On Tuesday La Vanguardia showed the best photo to illustrate the terrifying earthquake in Turkey. A father in an orange jacket, squatting in the ruins of a building, caresses a hand that emerges from the middle of the stones. According to the AFP photographer, it is Mesut Hancer holding the hand of his 15-year-old daughter who was buried because of the earthquake.

No relatives crying, no crowd watching, just a father with an eerie peace overlooking nothing. You wait for the evolution of his emotions and instead the look is the survival of himself. Seeing the image, you wait for the miracle to appear, for the girl to move her hand, prior to the discovery that everything was a photographic clickbait. Then the readers would click on the penalty while the father, seconds later, would reach out and take his princess out of Snow White's stepmother's castle. It is already known that the creatures are much better in the open air.

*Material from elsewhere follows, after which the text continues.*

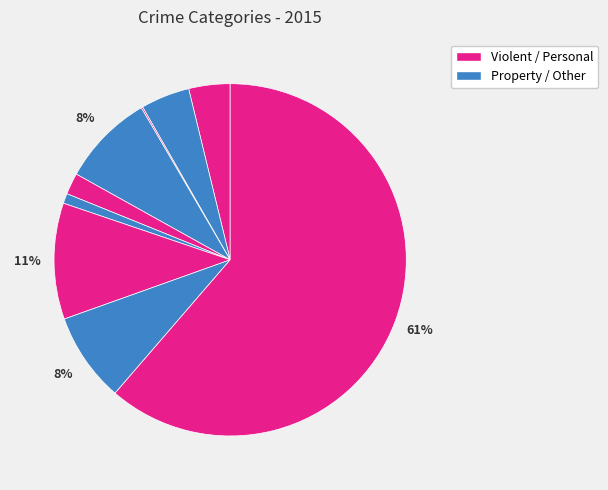

Which category has the smallest portion of the pie?

Arson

I continue, therefore, with the hope that everything has been a faker's dream because I never want to see that father's gaze where the malicious permissiveness that God has is projected, if he exists.

Before looking for a follow-up to veteran AFP photojournalist Adam Alten's excellent image, let's think about how horrifying someone else's gaze might be if we were the father in the orange jacket. That unbearable and intolerable sensation should help us discover the luxury of living in places where seismic movements allow us to finish reading this article and turn the page.